Feature Article Olu Oguibe, Obelisk, Monument for Strangers and Refugees, Kassel
AUG 21, 2017 LISTEN
Olu Oguibe, Obelisk, Monument for Strangers and Refugees, Kassel

Documenta has established itself since 1955 as an indispensable art festival for all those interested in art and the future of art. Documenta 14 runs from June 10 to 17 September 2017. Whenever I visit Documenta, the largest and one of the best-known art festivals, that takes place every 5 years in Kassel, Germany, I try to see every art work displayed but obviously, one cannot comment on all of them. Below are my comments on a few artists and the works displayed.

OLU OGUIBE
On entering the city centre of Kassel, one cannot fail to notice the impressive tall obelisk by Olu Oguibe. Born in Nigeria, Oguibe, does not want to be identified as Nigerian artist because of his experience of the Biafran War in which he and his parents suffered a lot. However, he accepts to be described as African artist. His work, a monumental 16-meter-high obelisk, Monument for Strangers and Refugees, 2017, (Das Fremdlinge und Flüchtlinge Monument) has engraved on it a biblical inscription, in German, English, Turkish and Arabic, the languages most frequently spoken in the Kassel area. - I was …a stranger and you took me in-(Matthew 25:35). Oguibe’s experience as a child during the Biafran war (1967-1970) obviously informs his work as an artist.

The central location of the obelisk, at Königsplatz, a few meters from the Documenta centre, Fredericianum, means that you cannot visit the art festival or Kassel without seeing this huge monument to refugees and strangers. One can interpret the obelisk, from the Biblical inscription, as a recognition for those who helped Biafrans in their hour of need and it might also be an acknowledgement of the generosity of Germany in welcoming thousands of refugees that entered the country in the last few years. It could also be seen as a challenge for the Germans to fulfil this biblical exigence, in view of the heavy criticism that emerged after the welcome of the first waves of refugees. Kassel has a lamentable past as headquarters of the German Army in Central Germany and was a place of strategic importance, a centre for the production of aircraft, heavy transport, and railway works. These factors made the town an object of intensive bombardment by American forces during the last World War. Such a monument, standing in the centre of the town might help in redeeming the tainted past of the town and project a more human image. The obelisk is also a declaration of the duty found in all cultures and traditions to help and assist the needy and those fleeing from their country. Kassel welcomed the Huguenots when they fled France in 1685.

● Set tasks
1/ Answer these questions from the article about the Kassel obelisk:
(a) How tall is the obelisk?
(b) In which languages is the biblical inscription engraved?
(c) In what year did Kassel welcome the Huguenots who fled France?
2/ Copy word for word the passage from the article about the Kassel obelisk that starts at the words "Documenta has established" and ends after the words "the works displayed.".
Rely only on the article about the Kassel obelisk for your answers.

● Dataset entries

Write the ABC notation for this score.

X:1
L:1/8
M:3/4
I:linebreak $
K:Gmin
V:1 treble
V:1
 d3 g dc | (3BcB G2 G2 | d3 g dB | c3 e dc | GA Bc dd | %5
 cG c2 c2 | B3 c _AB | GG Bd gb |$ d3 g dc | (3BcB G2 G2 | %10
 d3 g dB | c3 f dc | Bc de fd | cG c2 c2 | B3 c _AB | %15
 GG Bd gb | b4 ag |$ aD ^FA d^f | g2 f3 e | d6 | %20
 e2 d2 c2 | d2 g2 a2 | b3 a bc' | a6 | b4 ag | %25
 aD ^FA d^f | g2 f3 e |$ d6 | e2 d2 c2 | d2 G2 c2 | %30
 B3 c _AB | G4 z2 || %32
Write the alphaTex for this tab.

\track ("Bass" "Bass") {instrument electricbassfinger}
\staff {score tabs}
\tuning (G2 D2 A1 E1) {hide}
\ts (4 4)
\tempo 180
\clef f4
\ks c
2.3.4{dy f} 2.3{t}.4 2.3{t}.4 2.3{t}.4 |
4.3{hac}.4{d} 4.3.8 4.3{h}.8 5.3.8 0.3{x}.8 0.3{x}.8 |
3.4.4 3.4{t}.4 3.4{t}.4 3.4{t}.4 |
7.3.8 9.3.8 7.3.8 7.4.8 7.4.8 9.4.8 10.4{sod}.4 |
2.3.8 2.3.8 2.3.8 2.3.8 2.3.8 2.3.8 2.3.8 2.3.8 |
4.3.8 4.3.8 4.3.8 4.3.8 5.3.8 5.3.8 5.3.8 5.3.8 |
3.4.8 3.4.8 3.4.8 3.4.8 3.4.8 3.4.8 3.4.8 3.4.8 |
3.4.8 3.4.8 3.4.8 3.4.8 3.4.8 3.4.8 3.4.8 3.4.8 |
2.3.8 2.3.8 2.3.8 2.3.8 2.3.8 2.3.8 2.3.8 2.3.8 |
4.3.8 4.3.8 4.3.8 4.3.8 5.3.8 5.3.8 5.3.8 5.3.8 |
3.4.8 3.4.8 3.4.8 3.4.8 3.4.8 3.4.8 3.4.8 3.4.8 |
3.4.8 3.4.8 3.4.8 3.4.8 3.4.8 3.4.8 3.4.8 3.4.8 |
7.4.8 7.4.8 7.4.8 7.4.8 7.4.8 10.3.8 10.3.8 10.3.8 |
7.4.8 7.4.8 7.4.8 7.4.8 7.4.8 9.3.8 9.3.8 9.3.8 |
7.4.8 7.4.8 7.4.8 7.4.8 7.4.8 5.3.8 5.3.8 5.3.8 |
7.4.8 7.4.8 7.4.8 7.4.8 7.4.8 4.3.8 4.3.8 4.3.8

● Expected answers
1/
(a) 16 meters
(b) German, English, Turkish and Arabic
(c) 1685

2/
Documenta has established itself since 1955 as an indispensable art festival for all those interested in art and the future of art. Documenta 14 runs from June 10 to 17 September 2017. Whenever I visit Documenta, the largest and one of the best-known art festivals, that takes place every 5 years in Kassel, Germany, I try to see every art work displayed but obviously, one cannot comment on all of them. Below are my comments on a few artists and the works displayed.